While Slife’s proponents have praised him as a strategic thinker who looks to enhance airpower overall fairly than push parochial interests, others have criticized him for what they see as searching for change on the expense of military readiness.
“He’s not very patient. He’s not willing to have a look at things and shrug his shoulders,” one retired general said of Slife last May. “I believe they’ll probably be, type of, [Allvin] as the concept guy … after which Slife because the executor.”

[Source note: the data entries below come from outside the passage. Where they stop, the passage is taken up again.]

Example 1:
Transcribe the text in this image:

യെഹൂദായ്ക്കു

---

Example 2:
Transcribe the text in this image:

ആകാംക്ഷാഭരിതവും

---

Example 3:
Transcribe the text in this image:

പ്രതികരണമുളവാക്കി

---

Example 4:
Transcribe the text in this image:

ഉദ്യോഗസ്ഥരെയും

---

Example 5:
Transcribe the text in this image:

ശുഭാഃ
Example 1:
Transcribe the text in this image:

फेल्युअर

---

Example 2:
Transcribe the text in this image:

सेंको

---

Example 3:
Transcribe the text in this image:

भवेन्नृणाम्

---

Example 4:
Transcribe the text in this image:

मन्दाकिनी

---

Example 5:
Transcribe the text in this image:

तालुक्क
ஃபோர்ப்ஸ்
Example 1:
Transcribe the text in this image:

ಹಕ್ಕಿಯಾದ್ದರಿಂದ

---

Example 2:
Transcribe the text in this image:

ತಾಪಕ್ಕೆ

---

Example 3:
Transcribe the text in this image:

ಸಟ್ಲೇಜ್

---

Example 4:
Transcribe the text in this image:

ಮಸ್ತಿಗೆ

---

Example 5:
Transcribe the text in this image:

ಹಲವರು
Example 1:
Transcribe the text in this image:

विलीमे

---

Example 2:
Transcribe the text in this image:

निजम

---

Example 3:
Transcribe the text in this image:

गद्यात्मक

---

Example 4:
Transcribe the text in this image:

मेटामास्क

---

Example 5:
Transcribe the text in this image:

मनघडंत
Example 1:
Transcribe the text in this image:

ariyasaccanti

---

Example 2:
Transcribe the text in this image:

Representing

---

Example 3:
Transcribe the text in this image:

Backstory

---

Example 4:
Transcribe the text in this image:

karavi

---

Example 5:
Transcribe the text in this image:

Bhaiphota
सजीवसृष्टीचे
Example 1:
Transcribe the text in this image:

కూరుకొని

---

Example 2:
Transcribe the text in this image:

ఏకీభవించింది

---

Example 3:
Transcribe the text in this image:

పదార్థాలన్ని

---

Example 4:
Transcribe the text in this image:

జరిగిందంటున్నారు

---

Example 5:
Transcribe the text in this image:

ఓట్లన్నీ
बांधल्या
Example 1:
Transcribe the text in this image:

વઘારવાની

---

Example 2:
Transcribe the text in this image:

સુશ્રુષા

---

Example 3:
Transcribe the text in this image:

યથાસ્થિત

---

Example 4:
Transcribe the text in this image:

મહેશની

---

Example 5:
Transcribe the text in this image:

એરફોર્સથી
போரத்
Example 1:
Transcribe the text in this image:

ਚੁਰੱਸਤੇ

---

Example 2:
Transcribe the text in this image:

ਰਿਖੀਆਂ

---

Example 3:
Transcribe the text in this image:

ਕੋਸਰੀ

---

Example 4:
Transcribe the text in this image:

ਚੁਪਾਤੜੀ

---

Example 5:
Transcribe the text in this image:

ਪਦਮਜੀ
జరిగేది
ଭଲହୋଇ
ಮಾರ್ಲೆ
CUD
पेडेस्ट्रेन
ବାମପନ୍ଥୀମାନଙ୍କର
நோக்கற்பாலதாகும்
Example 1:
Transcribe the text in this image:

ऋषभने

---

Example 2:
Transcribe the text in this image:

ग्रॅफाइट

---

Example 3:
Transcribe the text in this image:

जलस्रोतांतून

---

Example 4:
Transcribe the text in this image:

Sarah Sicard is a Senior Editor with Military Times. She previously served because the Digitial Editor of Military Times and the Army Times Editor. Other work may be found at National Defense Magazine, Task & Purpose, and Defense News.
Rachel Cohen is the editor of Air Force Times. She joined the publication as its senior reporter in March 2021. Her work has appeared within the Washington Post, the Frederick News-Post (Md.), Air and Space Forces Magazine, Inside Defense, Inside Health Policy and elsewhere.